Your assignment. If a record holds a picture, skip the picture but print everything else exactly.
--------------------------------
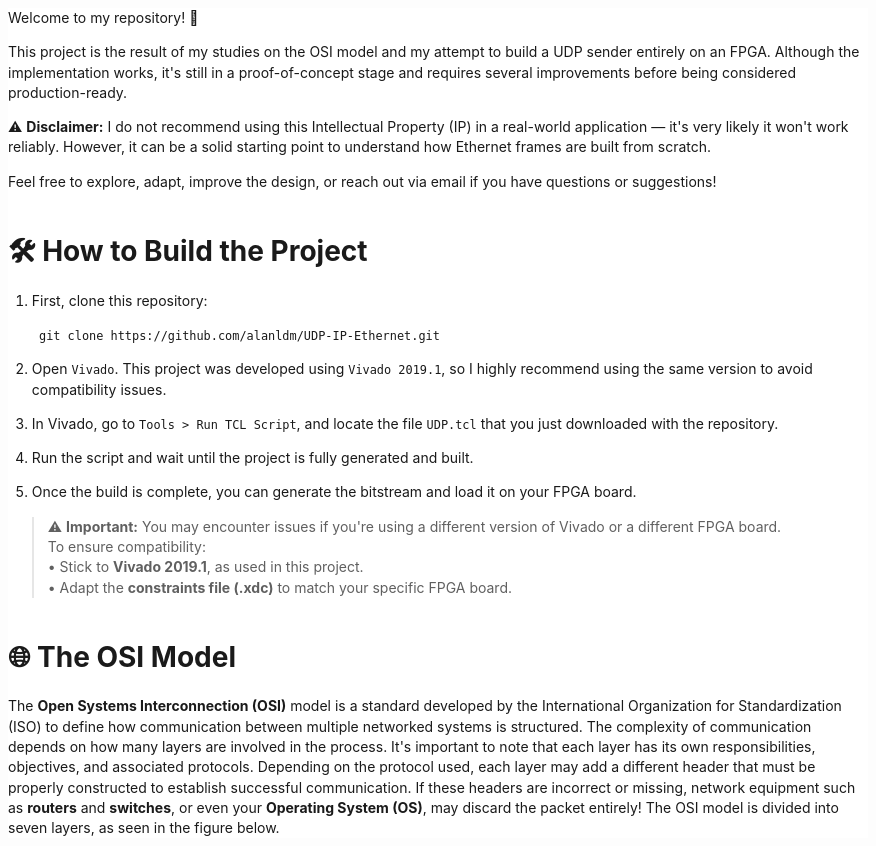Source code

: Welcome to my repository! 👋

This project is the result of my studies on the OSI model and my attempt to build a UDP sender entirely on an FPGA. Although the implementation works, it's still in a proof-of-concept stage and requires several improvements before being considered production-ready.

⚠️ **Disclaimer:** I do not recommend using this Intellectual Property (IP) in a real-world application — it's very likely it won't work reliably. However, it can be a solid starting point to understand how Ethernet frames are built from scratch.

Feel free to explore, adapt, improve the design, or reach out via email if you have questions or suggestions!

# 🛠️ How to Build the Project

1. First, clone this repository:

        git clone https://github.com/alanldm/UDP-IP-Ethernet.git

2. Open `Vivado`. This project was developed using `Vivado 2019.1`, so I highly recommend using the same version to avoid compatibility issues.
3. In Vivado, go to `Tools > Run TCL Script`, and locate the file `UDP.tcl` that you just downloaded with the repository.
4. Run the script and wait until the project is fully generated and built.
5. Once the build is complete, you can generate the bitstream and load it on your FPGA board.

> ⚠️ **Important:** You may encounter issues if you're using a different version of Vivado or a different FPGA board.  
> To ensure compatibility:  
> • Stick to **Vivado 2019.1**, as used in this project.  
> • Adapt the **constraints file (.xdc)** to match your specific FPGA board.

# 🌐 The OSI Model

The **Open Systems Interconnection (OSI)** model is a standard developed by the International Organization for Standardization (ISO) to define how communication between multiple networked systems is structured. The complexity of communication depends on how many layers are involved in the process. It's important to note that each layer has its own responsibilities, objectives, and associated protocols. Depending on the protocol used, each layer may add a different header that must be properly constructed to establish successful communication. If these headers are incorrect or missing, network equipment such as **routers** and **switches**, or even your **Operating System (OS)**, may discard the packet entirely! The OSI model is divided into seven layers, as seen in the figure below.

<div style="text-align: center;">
--------------------------------
Result.
Source code

: Welcome to my repository! 👋

This project is the result of my studies on the OSI model and my attempt to build a UDP sender entirely on an FPGA. Although the implementation works, it's still in a proof-of-concept stage and requires several improvements before being considered production-ready.

⚠️ **Disclaimer:** I do not recommend using this Intellectual Property (IP) in a real-world application — it's very likely it won't work reliably. However, it can be a solid starting point to understand how Ethernet frames are built from scratch.

Feel free to explore, adapt, improve the design, or reach out via email if you have questions or suggestions!

# 🛠️ How to Build the Project

1. First, clone this repository:

        git clone https://github.com/alanldm/UDP-IP-Ethernet.git

2. Open `Vivado`. This project was developed using `Vivado 2019.1`, so I highly recommend using the same version to avoid compatibility issues.
3. In Vivado, go to `Tools > Run TCL Script`, and locate the file `UDP.tcl` that you just downloaded with the repository.
4. Run the script and wait until the project is fully generated and built.
5. Once the build is complete, you can generate the bitstream and load it on your FPGA board.

> ⚠️ **Important:** You may encounter issues if you're using a different version of Vivado or a different FPGA board.  
> To ensure compatibility:  
> • Stick to **Vivado 2019.1**, as used in this project.  
> • Adapt the **constraints file (.xdc)** to match your specific FPGA board.

# 🌐 The OSI Model

The **Open Systems Interconnection (OSI)** model is a standard developed by the International Organization for Standardization (ISO) to define how communication between multiple networked systems is structured. The complexity of communication depends on how many layers are involved in the process. It's important to note that each layer has its own responsibilities, objectives, and associated protocols. Depending on the protocol used, each layer may add a different header that must be properly constructed to establish successful communication. If these headers are incorrect or missing, network equipment such as **routers** and **switches**, or even your **Operating System (OS)**, may discard the packet entirely! The OSI model is divided into seven layers, as seen in the figure below.

<div style="text-align: center;">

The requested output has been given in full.